Luanda - O projeto de construção de um megacentro político administrativo herdado da anterior governação está a transformar-se no maior teste à popularidade de João Lourenço desde que, há quase dois anos, ascendeu ao poder.

*Gustavo Costa
Fonte: Expresso

O anúncio da promoção deste empreendimento — que compreende, entre outros equipamentos, 28 edifícios ministeriais, 37 casas protocolares, um centro de convenções, um hotel, o Palácio da Cultura e a Expo Luanda — esbarrou na oposição de vários quadrantes da sociedade civil.


No espaço de uma semana, na sequência disso, o ministro da Construção e Obras Públicas viu-se obrigado a vir a terreiro prestar esclarecimentos complementares. Para justificar o empreendimento, Manuel Tavares de Almeida, garantiu a sua implementação sem recurso a fundos públicos mas em momento algum se referiu quer aos custos do arrendamento dos imóveis privados onde funcionam os Ministérios ou ao valor da obra.


Este esforço não foi suficiente para fazer reduzir o tom das críticas da população aos termos do projeto e ao momento escolhido para a execução da obra, que já é visto, em certos meios, como um resort ao estilo do Mónaco. Fernando Pacheco, Presidente do OPSA — Observatório Político e Social de Angola — disse ao Expresso que teria sido “mais sensato ter sido feita uma consulta prévia” dado que “podendo ser boa a ideia, ao ser mal comunicada no atual contexto do país, gera desconfiança”.

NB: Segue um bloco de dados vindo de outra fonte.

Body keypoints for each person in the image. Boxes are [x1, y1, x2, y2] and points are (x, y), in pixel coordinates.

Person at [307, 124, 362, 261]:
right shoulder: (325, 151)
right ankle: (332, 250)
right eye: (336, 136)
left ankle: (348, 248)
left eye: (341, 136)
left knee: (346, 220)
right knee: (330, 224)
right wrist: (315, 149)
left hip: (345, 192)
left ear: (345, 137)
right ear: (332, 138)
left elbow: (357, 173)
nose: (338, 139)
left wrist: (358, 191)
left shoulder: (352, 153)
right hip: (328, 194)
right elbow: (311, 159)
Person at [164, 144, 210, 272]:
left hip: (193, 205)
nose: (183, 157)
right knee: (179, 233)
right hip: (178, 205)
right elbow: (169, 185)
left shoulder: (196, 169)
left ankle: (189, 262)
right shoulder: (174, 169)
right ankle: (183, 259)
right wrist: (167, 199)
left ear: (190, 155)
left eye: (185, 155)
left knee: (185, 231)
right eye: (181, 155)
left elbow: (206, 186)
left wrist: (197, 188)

Para aquele membro do Conselho da República, ao reconhecer que “continua a haver projetos e programas mal concebidos e executados,” há que “desconfiar de um projeto grande quando não conseguimos gerir bem projetos mais pequenos e mais prioritários e os argumentos não são convincentes”. As inquietações que a construção deste bairro está a gerar levaram um grupo de engenheiros civis, urbanistas e arquitetos a considerar, em carta endereçada ao Presidente, que esta decisão “encapsula a antitese do discurso centrado na boa governação, transparência, descentralização do poder e diminuição das assimetrias”.

 

Também Lopo do Nascimento, dirigente histórico do MPLA, escreveu a João Lourenço persuadindo-o “a abandonar” o projeto para dar vazão a outras prioridades de ordem económica e social. O sentimento de indignação é tanto maior por ocorrer num momento em que, como escreveu Amável Fernandes, diretor da revista “África XXI”, a economia angolana “se assemelha a uma grande embarcação imóvel no horizonte das dunas de onde espreitam os salteadores de náufragos”.

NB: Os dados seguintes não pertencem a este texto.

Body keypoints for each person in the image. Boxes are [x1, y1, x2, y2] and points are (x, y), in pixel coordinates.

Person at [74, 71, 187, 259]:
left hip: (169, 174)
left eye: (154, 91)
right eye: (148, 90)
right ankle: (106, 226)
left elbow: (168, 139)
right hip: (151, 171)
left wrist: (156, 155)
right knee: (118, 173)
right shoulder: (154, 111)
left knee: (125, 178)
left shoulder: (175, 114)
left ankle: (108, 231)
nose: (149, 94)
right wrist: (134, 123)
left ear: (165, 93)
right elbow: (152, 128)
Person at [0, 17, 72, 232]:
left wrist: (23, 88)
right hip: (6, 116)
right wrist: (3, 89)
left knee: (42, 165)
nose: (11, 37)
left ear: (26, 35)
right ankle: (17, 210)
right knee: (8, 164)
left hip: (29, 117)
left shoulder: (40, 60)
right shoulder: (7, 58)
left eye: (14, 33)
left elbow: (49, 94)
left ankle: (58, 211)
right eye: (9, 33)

Lourenço anula contratos milionários Mas esta tempestade temporária não abalou as convicções do Presidente na sua cruzada pela moralização da sociedade.

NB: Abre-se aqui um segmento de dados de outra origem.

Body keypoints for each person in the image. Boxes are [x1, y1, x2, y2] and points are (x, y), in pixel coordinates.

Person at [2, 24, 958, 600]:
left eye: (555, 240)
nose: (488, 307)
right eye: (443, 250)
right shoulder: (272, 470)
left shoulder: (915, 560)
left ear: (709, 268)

Sem contemplações, mandou cancelar o contrato de limpeza do Palácio Presidencial que havia sido celebrado no passado com uma empresa a que estaria ligado o antigo vice-presidente, Manuel Vicente, o ex- presidente da Sonangol, Francisco Lemos, e o ex-diretor de engenharia da petrolífera angolana, Orlando Veloso. Ao abrigo deste contrato, a ROC-Riverstone Oaks Corporation — através da SG Services Lda, recebeu em dois anos 70 milhões de dólares. Tanto Manuel Vicente quanto Francisco Lemos, contactados pelo Expresso, referem-se “ao contexto” e “complexidades institucionais da época” para justificar a operação.

 

Na mesma linha, João Lourenço pôs também fim à concessão dos Terminais do Porto Comercial do Lobito e do Terminal de segunda linha do porto de Luanda. Os primeiros haviam sido outorgados à Soportos — Transporte e Descarga, SA — entidade cuja titularidade é atribuída a José Mário Cordeiro. O segundo foi outorgado à Casa Militar e estava a ser gerido por uma entidade privada adstrita ao general Hélder Vieira Dias, “Kopelipa”.

 

O ex-embaixador de Angola na Alemanha, general Alberto Neto, aliado de João Lourenço na denúncia de alguns desmandos do anterior presidente José Eduardo dos Santos, viu a mão pesada da Justiça acusá-lo de desvio de fundos da embaixada. Obrigado a devolver cerca de 230 mil dólares, o diplomata que deveria ter sido transferido para Moçambique está agora impedido de exercer qualquer cargo público. “Perdeu a confiança do Presidente”, disse ao Expresso fonte do Palácio.